My husband was a minister -- double jeopardy! After discovering the truth, learning of his life of anonymity during his illness, I acquiesced to his request not to share what was happening with family and others for the sake of the children and the church, and to avoid further embarrassment and ridicule. I loved him. I respected his individuality and privacy. He made a futile attempt to protect me and our children by choosing to die incognito, but the news got out and I was accused of not turning state's evidence and supporting him in a lifestyle that constituted double standards. I lost much physically, socially, materially. And, oh, the pain!
During that time of aloneness and loneliness, once again the video replay button was pushed and I remembered during meditation that prior to all of this happening, I had been given the assurances of marriage -- a good marriage. A whole marriage was part of my great destiny.
I was back and I was ready to make a comeback. The only way I knew to make a comeback was to go on. Slowly but surely, I began to accept speaking engagements, seminars, workshops, etc.
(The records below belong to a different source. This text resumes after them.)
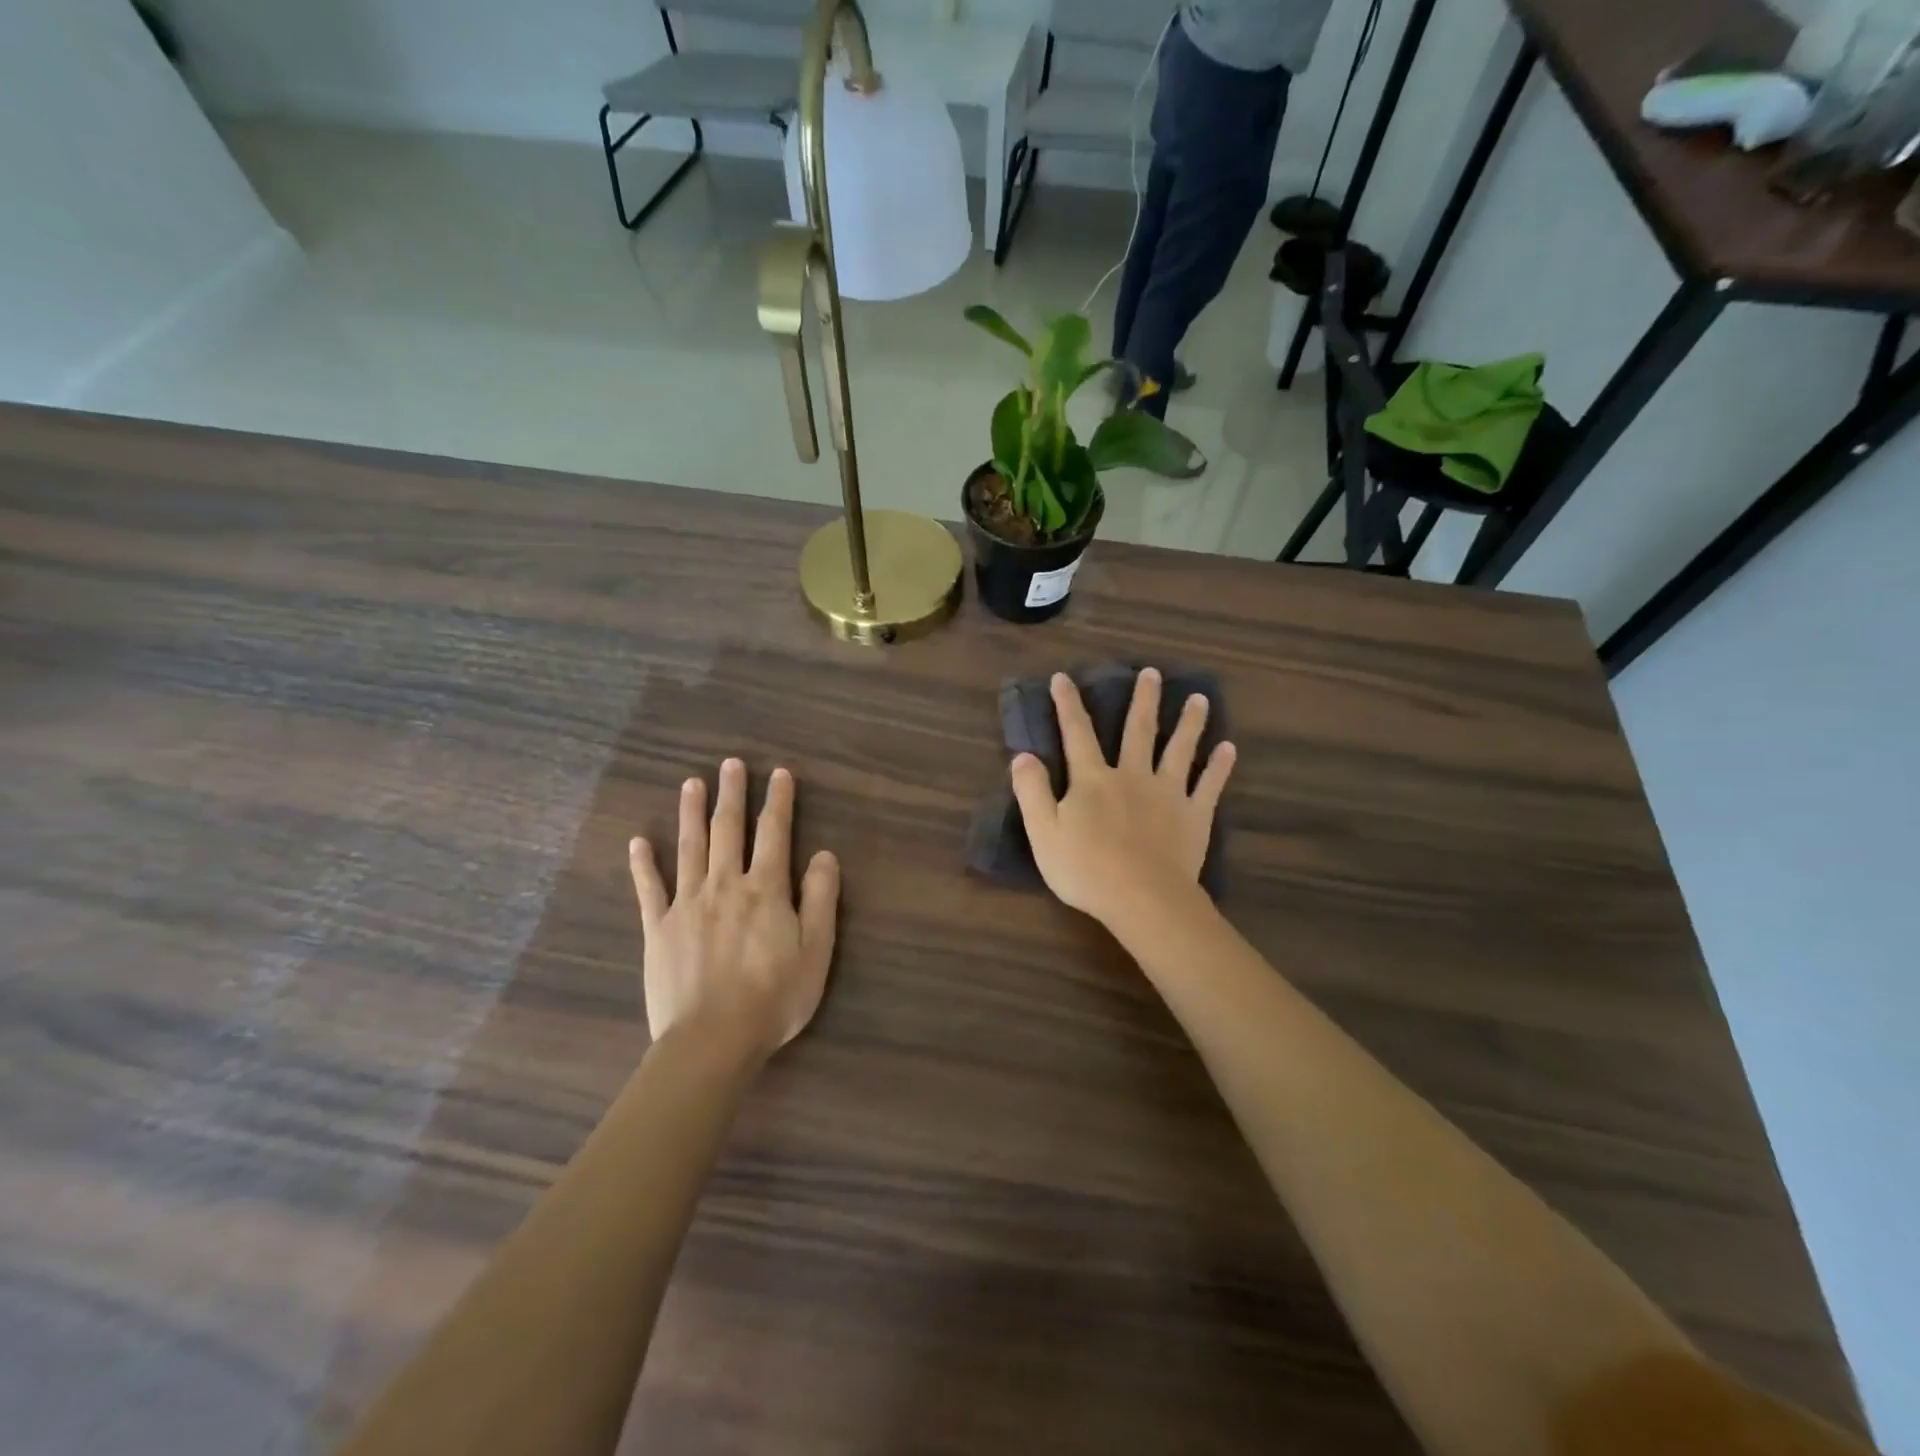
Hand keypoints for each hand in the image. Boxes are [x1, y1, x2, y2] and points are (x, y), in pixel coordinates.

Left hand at [629, 759, 840, 1058]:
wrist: (713, 1040)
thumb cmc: (774, 997)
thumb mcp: (816, 950)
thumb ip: (821, 898)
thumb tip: (824, 854)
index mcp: (765, 889)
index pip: (774, 833)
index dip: (778, 801)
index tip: (779, 774)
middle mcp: (725, 885)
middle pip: (728, 830)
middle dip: (732, 794)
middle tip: (731, 764)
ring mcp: (687, 904)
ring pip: (689, 848)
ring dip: (691, 813)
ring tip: (691, 783)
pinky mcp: (658, 929)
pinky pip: (650, 889)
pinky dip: (643, 864)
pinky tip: (638, 841)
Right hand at [1010, 669, 1234, 936]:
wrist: (1143, 899)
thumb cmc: (1086, 870)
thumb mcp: (1043, 833)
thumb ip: (1032, 791)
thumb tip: (1023, 755)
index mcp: (1093, 780)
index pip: (1077, 734)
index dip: (1068, 705)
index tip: (1063, 677)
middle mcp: (1133, 776)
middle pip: (1139, 730)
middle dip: (1143, 699)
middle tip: (1152, 672)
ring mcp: (1168, 794)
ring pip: (1180, 749)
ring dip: (1190, 722)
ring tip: (1200, 699)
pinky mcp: (1195, 816)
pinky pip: (1210, 785)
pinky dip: (1220, 766)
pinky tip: (1229, 748)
Then it happened! One Saturday afternoon in 1989 while speaking to the Midwest Clergy Association, I met the man I was to marry -- my future husband, though I did not know it at the time. He had observed and admired me, asking for an introduction. From our first meeting, which was so coincidental to me, and during the occasional times of our being together, I found myself filled with a whole succession of emotions -- amazement (more at myself than him), excitement, fear, joy, love.
We were married June 1990, and one of the most endearing gifts that John gave to me at our wedding ceremony was tears. His impassioned, genuine tears flowed unabashedly from his eyes and down his face as I walked down the aisle and into his arms at the altar as his bride. Later, in our honeymoon suite, he told me that his heart was overwhelmed with love and joy to find such a virtuous woman, that I was so beautiful as his bride, and how much he loved me.
Often I hear, "How did you meet him?" "You are married to such a good man." "Where did he come from?"
In the Gospel according to St. John, chapter one, verse six, you will read these words: "There was a man sent from God, whose name was John."